FRET Imaging and cis-regulatory Plasticity of Shp2 Conformation

Tuesday, March 27, 2012 - 2:00pm
Fung Auditorium | Powell-Focht Bioengineering Hall
Yingxiao Peter Wang, PhD

Associate
Professor Department of Bioengineering
University of Illinois, Urbana-Champaign

FRET Imaging and cis-regulatory Plasticity of Shp2 Conformation

Abstract: 
Signaling molecules and their activities are well coordinated in space and time to regulate cellular functions in response to mechanical and chemical microenvironment. Based on fluorescent resonance energy transfer (FRET), we have developed genetically encoded biosensors to monitor the dynamic molecular activities (such as Src and FAK activities) in live cells at subcellular compartments when cells interact with their neighbors or mechanical/chemical microenvironment.

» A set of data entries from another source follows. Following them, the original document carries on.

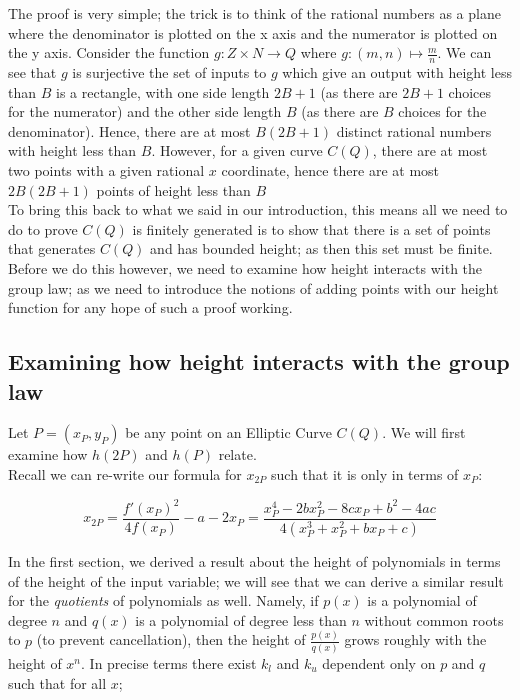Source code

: \documentclass{article}
\begin{document}
The proof is very simple; the trick is to think of the rational numbers as a plane where the denominator is plotted on the x axis and the numerator is plotted on the y axis. Consider the function $g: Z \times N \rightarrow Q$ where $g: (m, n) \mapsto \frac{m}{n}$. We can see that $g$ is surjective the set of inputs to $g$ which give an output with height less than $B$ is a rectangle, with one side length $2B + 1$ (as there are $2B + 1$ choices for the numerator) and the other side length $B$ (as there are $B$ choices for the denominator). Hence, there are at most $B(2B + 1)$ distinct rational numbers with height less than $B$. However, for a given curve $C(Q)$, there are at most two points with a given rational $x$ coordinate, hence there are at most $2B(2B + 1)$ points of height less than $B$\\


To bring this back to what we said in our introduction, this means all we need to do to prove $C(Q)$ is finitely generated is to show that there is a set of points that generates $C(Q)$ and has bounded height; as then this set must be finite. Before we do this however, we need to examine how height interacts with the group law; as we need to introduce the notions of adding points with our height function for any hope of such a proof working.\\

\subsection{Examining how height interacts with the group law}

Let $P = (x_P, y_P)$ be any point on an Elliptic Curve $C(Q)$. We will first examine how $h(2P)$ and $h(P)$ relate.\\

Recall we can re-write our formula for $x_{2P}$ such that it is only in terms of $x_P$:

\[x_{2P} = \frac{f'(x_P)^2}{4 f(x_P)} - a - 2x_P = \frac{x_P^4 - 2bx_P^2 - 8cx_P + b^2 - 4ac}{4(x_P^3 +x_P^2 + bx_P + c)}\]

In the first section, we derived a result about the height of polynomials in terms of the height of the input variable; we will see that we can derive a similar result for the \emph{quotients} of polynomials as well. Namely, if $p(x)$ is a polynomial of degree $n$ and $q(x)$ is a polynomial of degree less than $n$ without common roots to $p$ (to prevent cancellation), then the height of $\frac{p(x)}{q(x)}$ grows roughly with the height of $x^n$. In precise terms there exist $k_l$ and $k_u$ dependent only on $p$ and $q$ such that for all $x$;
\end{document}
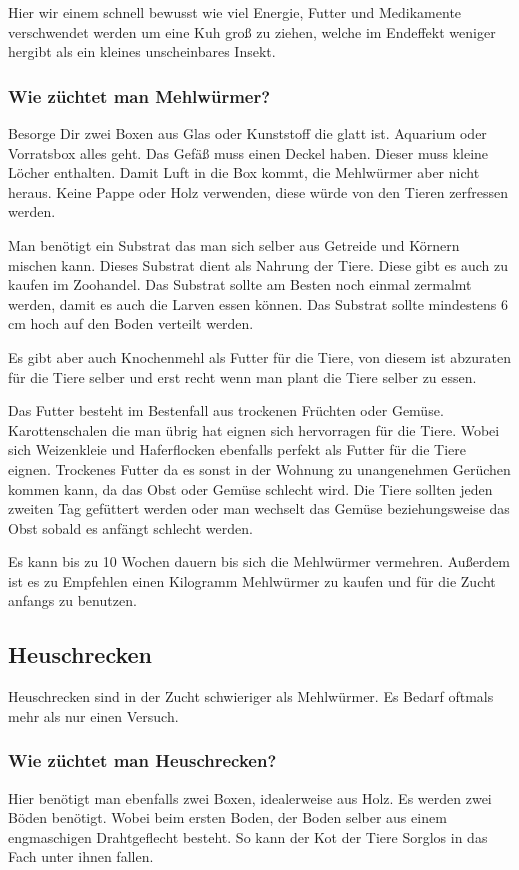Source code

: Hier wir einem schnell bewusst wie viel Energie, Futter und Medikamente verschwendet werden um eine Kuh groß zu ziehen, welche im Endeffekt weniger hergibt als ein kleines unscheinbares Insekt.

\subsubsection{Wie züchtet man Mehlwürmer?}
Besorge Dir zwei Boxen aus Glas oder Kunststoff die glatt ist. Aquarium oder Vorratsbox alles geht. Das Gefäß muss einen Deckel haben. Dieser muss kleine Löcher enthalten. Damit Luft in die Box kommt, die Mehlwürmer aber nicht heraus. Keine Pappe oder Holz verwenden, diese würde von den Tieren zerfressen werden.

Man benötigt ein Substrat das man sich selber aus Getreide und Körnern mischen kann. Dieses Substrat dient als Nahrung der Tiere. Diese gibt es auch zu kaufen im Zoohandel. Das Substrat sollte am Besten noch einmal zermalmt werden, damit es auch die Larven essen können. Das Substrat sollte mindestens 6 cm hoch auf den Boden verteilt werden. 

Es gibt aber auch Knochenmehl als Futter für die Tiere, von diesem ist abzuraten für die Tiere selber und erst recht wenn man plant die Tiere selber zu essen. 
 
Das Futter besteht im Bestenfall aus trockenen Früchten oder Gemüse. Karottenschalen die man übrig hat eignen sich hervorragen für die Tiere. Wobei sich Weizenkleie und Haferflocken ebenfalls perfekt als Futter für die Tiere eignen. 
Trockenes Futter da es sonst in der Wohnung zu unangenehmen Gerüchen kommen kann, da das Obst oder Gemüse schlecht wird. 
Die Tiere sollten jeden zweiten Tag gefüttert werden oder man wechselt das Gemüse beziehungsweise das Obst sobald es anfängt schlecht werden.
 
Es kann bis zu 10 Wochen dauern bis sich die Mehlwürmer vermehren. Außerdem ist es zu Empfehlen einen Kilogramm Mehlwürmer zu kaufen und für die Zucht anfangs zu benutzen. 

\subsection{Heuschrecken}
Heuschrecken sind in der Zucht schwieriger als Mehlwürmer. Es Bedarf oftmals mehr als nur einen Versuch. 
\subsubsection{Wie züchtet man Heuschrecken?}
Hier benötigt man ebenfalls zwei Boxen, idealerweise aus Holz. Es werden zwei Böden benötigt. Wobei beim ersten Boden, der Boden selber aus einem engmaschigen Drahtgeflecht besteht. So kann der Kot der Tiere Sorglos in das Fach unter ihnen fallen.


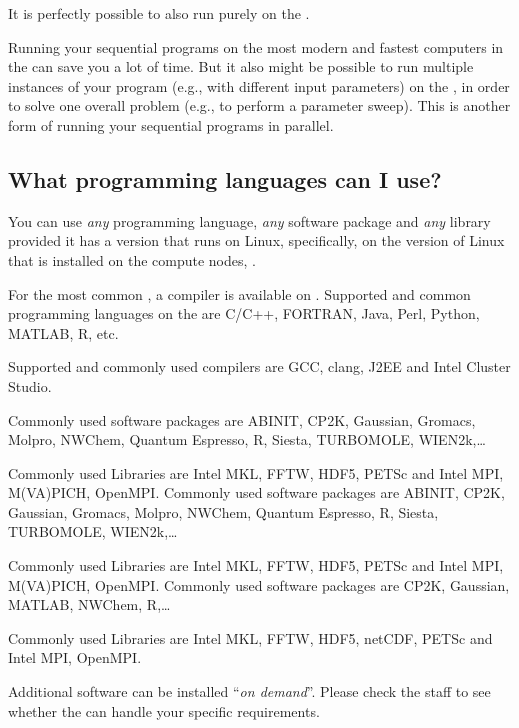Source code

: It is perfectly possible to also run purely  on the
\hpc.

Running your sequential programs on the most modern and fastest computers in
the \hpc can save you a lot of time.  But it also might be possible to run
multiple instances of your program (e.g., with different input parameters) on
the \hpc, in order to solve one overall problem (e.g., to perform a parameter
sweep). This is another form of running your sequential programs in parallel.

\subsection{What programming languages can I use?}
\label{sec:what-programming-languages-can-i-use}

You can use \emph{any} programming language, \emph{any} software package and
\emph{any} library provided it has a version that runs on Linux, specifically,
on the version of Linux that is installed on the compute nodes, \operatingsystembase.

For the most common , a compiler is available on
\operatingsystem. Supported and common programming languages on the \hpc are
C/C++, FORTRAN, Java, Perl, Python, MATLAB, R, etc.

Supported and commonly used compilers are GCC, clang, J2EE and Intel Cluster
Studio.


\ifantwerpen
Commonly used software packages are ABINIT, CP2K, Gaussian, Gromacs, Molpro,
NWChem, Quantum Espresso, R, Siesta, TURBOMOLE, WIEN2k,\ldots

Commonly used Libraries are Intel MKL, FFTW, HDF5, PETSc and Intel MPI, M(VA)PICH, OpenMPI.
\fi
\ifleuven
Commonly used software packages are ABINIT, CP2K, Gaussian, Gromacs, Molpro,
NWChem, Quantum Espresso, R, Siesta, TURBOMOLE, WIEN2k,\ldots

Commonly used Libraries are Intel MKL, FFTW, HDF5, PETSc and Intel MPI, M(VA)PICH, OpenMPI.
\fi
\ifbrussel
Commonly used software packages are CP2K, Gaussian, MATLAB, NWChem, R,\ldots

Commonly used Libraries are Intel MKL, FFTW, HDF5, netCDF, PETSc and Intel MPI, OpenMPI.
\fi

Additional software can be installed ``\emph{on demand}''. Please check the
\hpc staff to see whether the \hpc can handle your specific requirements.

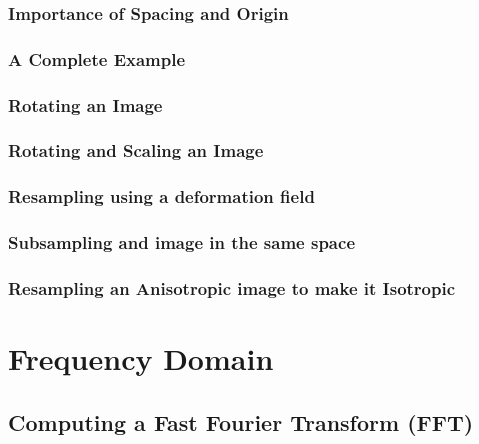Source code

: \subsubsection{Importance of Spacing and Origin}



\subsubsection{A Complete Example}



\subsubsection{Rotating an Image}



\subsubsection{Rotating and Scaling an Image}


\subsubsection{Resampling using a deformation field}



\subsubsection{Subsampling and image in the same space}
\label{SubsampleVolume}



\subsubsection{Resampling an Anisotropic image to make it Isotropic}
\label{ResampleVolumesToBeIsotropic}



\section{Frequency Domain}
\label{sec:FrequencyDomain}


\subsection{Computing a Fast Fourier Transform (FFT)}
\label{FFTImageFilter}



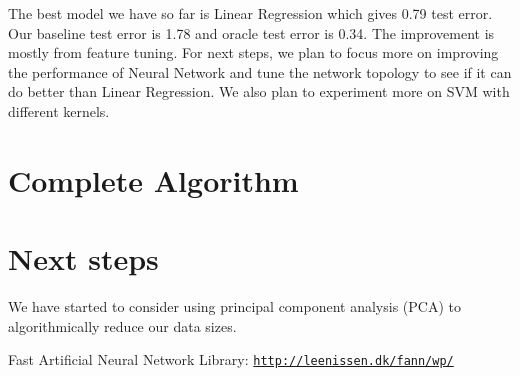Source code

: \documentclass[journal]{IEEEtran}
\begin{document}
The best model we have so far is Linear Regression which gives 0.79 test error.
Our baseline test error is 1.78 and oracle test error is 0.34. The improvement
is mostly from feature tuning. For next steps, we plan to focus more on
improving the performance of Neural Network and tune the network topology to
see if it can do better than Linear Regression. We also plan to experiment more
on SVM with different kernels.

\section{Complete Algorithm}

\section{Next steps}
We have started to consider using principal component analysis (PCA) to
algorithmically reduce our data sizes.


%
%
%
\begin{thebibliography}{1}
Fast Artificial Neural Network Library: \texttt{\url{http://leenissen.dk/fann/wp/}}
\end{thebibliography}


\end{document}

In a recent study, we show that a ubiquitous signaling protein, Src Homology 2 (SH2) Domain-containing Protein Tyrosine Phosphatase 2 (Shp2), displayed unexpected plasticity of conformational changes via intramolecular interactions within Shp2 (cis-interaction). Utilizing Shp2 biosensors based on fluorescence resonance energy transfer (FRET), we found that two phosphorylated regulatory tyrosines upon stimulated phosphorylation can compete for the cis-interaction of the same SH2 domain within Shp2 to achieve plasticity. The antagonistic combination of contextual amino acid sequence and position (e.g. favorable position combined with adverse sequence) can create a relatively small difference between the two phosphorylated tyrosines in their overall competitiveness for cis-interaction. Enlarging this difference by swapping the sequences at the two tyrosine positions resulted in loss of conformational plasticity and reprogrammed downstream ERK signaling dynamics. Thus, while the combinatorial effect of specific sequence and position of DNA cis-regulatory elements on tuning gene expression has been well studied, our results unraveled a new and simple strategy to achieve cis-regulatory plasticity of protein conformation by coordinating the combination of sequence and position. We suggest that this strategy can serve as a general and basic design principle for natural and synthetic proteins, with their conformations and functions tunable by cis-interaction to regulate downstream physiological consequences. These proteins with plasticity can serve as programmable building blocks or nodes for higher order molecular machines and networks.